Cependant, si les hôpitaux et les cliniques sont des lieux qui permettent le répérage des violences intrafamiliales, ils ne sont pas toujours préparés. Ainsi, le Dr Shelia Sprague souligne un certain manque d’initiative de la part des soignants. « Pour les femmes qui sont venues directement après des blessures en lien avec des violences conjugales, explique-t-elle, dans seulement 14 % des cas, un professionnel de santé a demandé à la personne si elle n’était pas victimes d’abus au domicile. » Un constat qui n’est pas spécifique au Canada ou aux USA.
En France aussi, les professionnels de santé n’osent pas toujours entrer dans le vif du sujet. « Il y a cinq ans nous avons créé un groupe de travail au sein des urgences sur cette problématique, témoigne Fatima Le Griguer, la psychologue qui est à l’initiative du projet à l’hôpital Robert Ballanger à Aulnay-sous-Bois. Et au départ, il a fallu lever beaucoup de réticences. Tous les médecins ne sont pas forcément ouverts à ces problèmes et il faut reconnaître que cela ne fait pas partie de l’enseignement initial. »
Ecouter Fatima Le Griguer, psychologue et victimologue aux urgences de l’hôpital Robert Ballanger. « On a plus de facilités à sensibiliser les jeunes internes. »
Répérer les victimes de violences domestiques est un véritable enjeu. En 2012, 148 femmes et 26 hommes sont décédés, victimes de leurs compagnons ou ex-compagnons, selon les derniers chiffres de la Délégation aux victimes du ministère de l’Intérieur. « Ce chiffre est en nette hausse par rapport à 2011 », ont indiqué dans un communiqué le ministre de l’Intérieur et la ministre des Droits des Femmes.
Et pourtant pour éviter l’irréparable, une simple question peut suffire. « Lorsque je suis arrivée, il y a huit ans aux urgences, j’étais amenée à rencontrer énormément de femmes victimes de violences conjugales, explique Fatima Le Griguer.
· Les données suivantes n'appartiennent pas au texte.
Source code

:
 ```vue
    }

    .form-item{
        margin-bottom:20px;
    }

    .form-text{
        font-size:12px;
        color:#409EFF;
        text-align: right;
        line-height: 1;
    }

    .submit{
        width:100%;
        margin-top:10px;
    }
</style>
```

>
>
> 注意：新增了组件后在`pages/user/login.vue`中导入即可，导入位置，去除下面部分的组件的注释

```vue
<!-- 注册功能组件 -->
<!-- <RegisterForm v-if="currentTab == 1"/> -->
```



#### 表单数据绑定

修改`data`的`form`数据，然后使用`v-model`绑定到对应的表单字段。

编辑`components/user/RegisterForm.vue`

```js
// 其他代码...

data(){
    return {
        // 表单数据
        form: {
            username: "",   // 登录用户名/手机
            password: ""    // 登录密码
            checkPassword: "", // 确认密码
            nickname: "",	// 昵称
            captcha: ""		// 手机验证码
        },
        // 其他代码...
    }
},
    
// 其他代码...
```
Celle qui a pris des coups ira d’abord voir un médecin, pas une association d’aide aux victimes. Mais si on ne lui pose pas la question des violences conjugales, elle ne dira rien. Beaucoup, donc passaient à la trappe ».
C’est pour cette raison, qu’un protocole d’accueil a été mis au point, des séances de formation sont organisées régulièrement pour tous les services. Et aux urgences, un cahier a été mis à la disposition des médecins et des infirmiers, qui permet de répertorier, avec leur accord, les femmes victimes de violences conjugales. « Fausse couche provoquée par la violence. », « Agressions, veut déposer plainte. », « Céphalée depuis trois jours, ne veut pas porter plainte. » Des pages et des pages se noircissent d’histoires terribles. La psychologue réceptionne tous les messages. Elle appellera chaque femme pour leur proposer un rendez-vous.
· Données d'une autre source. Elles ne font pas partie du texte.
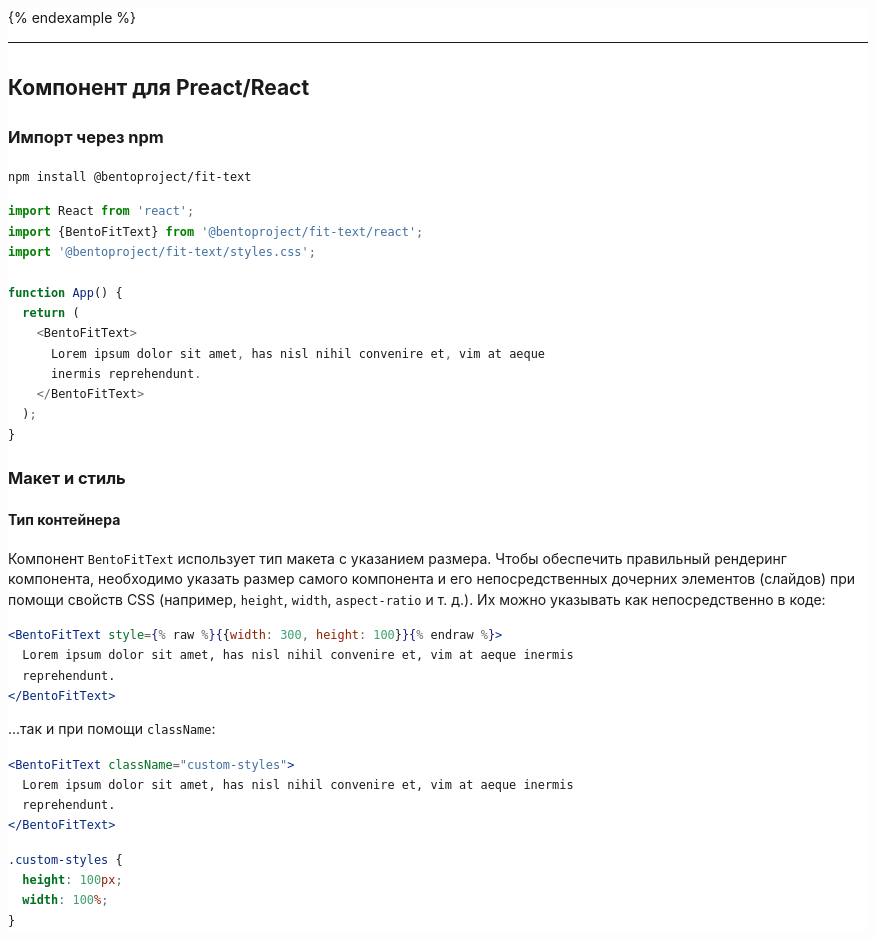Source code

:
 ```html
```

{% endexample %}

---

## Компонент для Preact/React

### Импорт через npm

```bash
npm install @bentoproject/fit-text
```

```javascript
import React from 'react';
import {BentoFitText} from '@bentoproject/fit-text/react';
import '@bentoproject/fit-text/styles.css';

function App() {
  return (
    <BentoFitText>
      Lorem ipsum dolor sit amet, has nisl nihil convenire et, vim at aeque
      inermis reprehendunt.
    </BentoFitText>
  );
}
```

### Макет и стиль

#### Тип контейнера

Компонент `BentoFitText` использует тип макета с указанием размера. Чтобы обеспечить правильный рендеринг компонента, необходимо указать размер самого компонента и его непосредственных дочерних элементов (слайдов) при помощи свойств CSS (например, `height`, `width`, `aspect-ratio` и т. д.). Их можно указывать как непосредственно в коде:

```jsx
<BentoFitText style={% raw %}{{width: 300, height: 100}}{% endraw %}>
  Lorem ipsum dolor sit amet, has nisl nihil convenire et, vim at aeque inermis
  reprehendunt.
</BentoFitText>
```

...так и при помощи `className`:

```jsx
<BentoFitText className="custom-styles">
  Lorem ipsum dolor sit amet, has nisl nihil convenire et, vim at aeque inermis
  reprehendunt.
</BentoFitText>
```

```css
.custom-styles {
  height: 100px;
  width: 100%;
}
```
Ecouter Fatima Le Griguer. « Poser la question en termes nuancés »
La psychologue des urgences du centre hospitalier Robert-Ballanger estime qu’il faut que tous les soignants soient sensibilisés. « C’est certes plus évident aux urgences, ou dans les services de traumatologie, mais des victimes peuvent aussi être repérées dans des services de médecine interne. C’est un travail de réseau au sein d’un établissement, et aussi avec l’extérieur, les associations de victimes, les services sociaux et judiciaires compétents…" Son projet est d'ailleurs soutenu par l'Observatoire des violences envers les femmes du Conseil général de Seine-Saint-Denis, une initiative unique en France. "Il est important de ne pas travailler seul, de créer un réseau pour proposer une approche plurielle, » souligne la victimologue. Ainsi, dans son hôpital, un protocole inter-service a été signé pour proposer un lit en mater-gynécologie lorsqu’une femme n’est pas en condition de rentrer chez elle et qu’il n’y a pas de possibilité d’hébergement.
Ecouter Fatima Le Griguer.« C’est vraiment un travail d’équipe, il faut aussi que l’hôpital s’ouvre à l’extérieur ».
Au-delà de ce type d’initiatives, une Mission interministérielle pour la protection des femmes victimes de violences a été nommée en avril dernier. Elle est chargée de préparer un nouveau plan interministériel de lutte.